Les acteurs non étatiques (chercheurs, entrepreneurs, étudiants, professeurs, etc.) devraient être encouragés à contribuer au développement des relations de collaboration entre les deux parties. Ils pourraient entre autres poser une base solide et stable pour une compréhension mutuelle entre les peuples québécois et chinois. Dans les années 1960, les amis de la Chine au Québec ont organisé des activités culturelles afin de diffuser une image concrète de la Chine au sein de la société québécoise.
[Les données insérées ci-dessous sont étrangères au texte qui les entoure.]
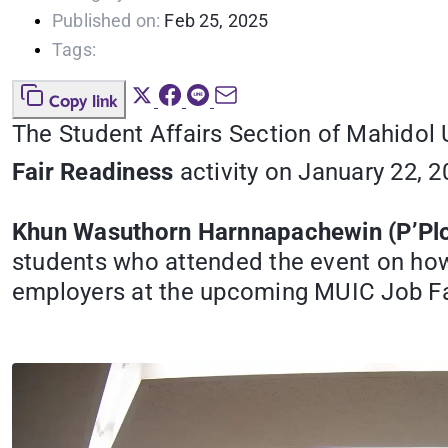
Published on:
Feb 25, 2025
Tags:
Copy link
The Student Affairs Section of Mahidol 
Fair Readiness
activity on January 22, 
Khun Wasuthorn Harnnapachewin (P’Plo
students who attended the event on how 
employers at the upcoming MUIC Job Fai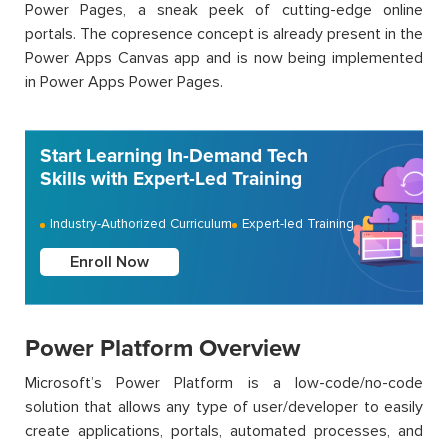
Power Pages, a sneak peek of cutting-edge online
portals. The copresence concept is already present in the
Power Apps Canvas app and is now being implemented
in Power Apps Power Pages.
Start Learning In-Demand Tech
Skills with Expert-Led Training
Industry-Authorized Curriculum
Expert-led Training
Enroll Now
Power Platform Overview
Microsoft’s Power Platform is a low-code/no-code
solution that allows any type of user/developer to easily
create applications, portals, automated processes, and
En 2019, à l’occasion du mois de la Francophonie en Chine, le Centre d’études québécoises de l’Université des études internationales de Shanghai, en collaboration avec le Bureau du Québec à Shanghai, a organisé l’exposition de photos « Tomber amoureux du Québec » à la bibliothèque de l’université. La curiosité, la passion et l’affection qu’un individu porte envers une langue, une culture, un peuple, un pays, etc. devraient être cultivées pour bénéficier au développement des relations entre les sociétés et les états. Le jumelage Shanghai-Montréal représente un privilège et un potentiel à explorer davantage. Le 14 mai 1985, une entente-cadre intitulée « Protocole relatif à la coopération entre les villes de Montréal et de Shanghai » a été signée par les maires de ces deux villes, accompagnée d’une liste de projets à réaliser, intitulée « Mémorandum sur le programme des échanges amicaux entre la Ville de Shanghai et la Ville de Montréal pour la période 1985-1986 ». Comparé aux jumelages établis entre Montréal et d’autres villes, celui avec Shanghai a été couronné de succès puisqu’il est le seul à avoir été renouvelé tous les trois ans. Alors que la Ville de Shanghai est mandatée par le pays pour devenir un hub scientifique, il est prévu que de grands événements scientifiques y soient organisés par la municipalité. Le Québec devrait profiter des liens privilégiés avec cette ville pour multiplier les coopérations dans les domaines technique, scientifique, commercial et culturel avec la Chine.
MR : Quel rôle le CHRS comme lieu de recherche a-t-il joué dans votre parcours doctoral ?
YL : Le CHRS m’a offert un très beau cadre qui m’a permis de maintenir un niveau de concentration élevé pour la rédaction de ma thèse. J’allais au Centre presque tous les jours et cela faisait partie de ma routine tout au long de mon séjour à Montréal. On aurait dit que le Centre est devenu comme une seconde maison pour moi ! Un autre bénéfice que m’a apporté le CHRS était d’avoir pu discuter avec mes collègues. Et cela n’a pas de prix. À mon arrivée au Québec, je ne connaissais que très peu la société québécoise contemporaine. C’est en bonne partie grâce à des échanges, organisés ou spontanés, avec mes collègues que j’ai pu avoir une meilleure compréhension des mouvements politiques et sociaux qui ont eu lieu au sein de la société québécoise depuis les années 1960. Enfin, le soutien moral que j’y ai trouvé m’était précieux. Si la thèse m’a permis d’acquérir des capacités académiques, les liens que j’ai pu tisser avec certains collègues m’ont donné le courage d’aller jusqu’au bout de mon parcours. Pour cela, je dois les remercier du fond du cœur.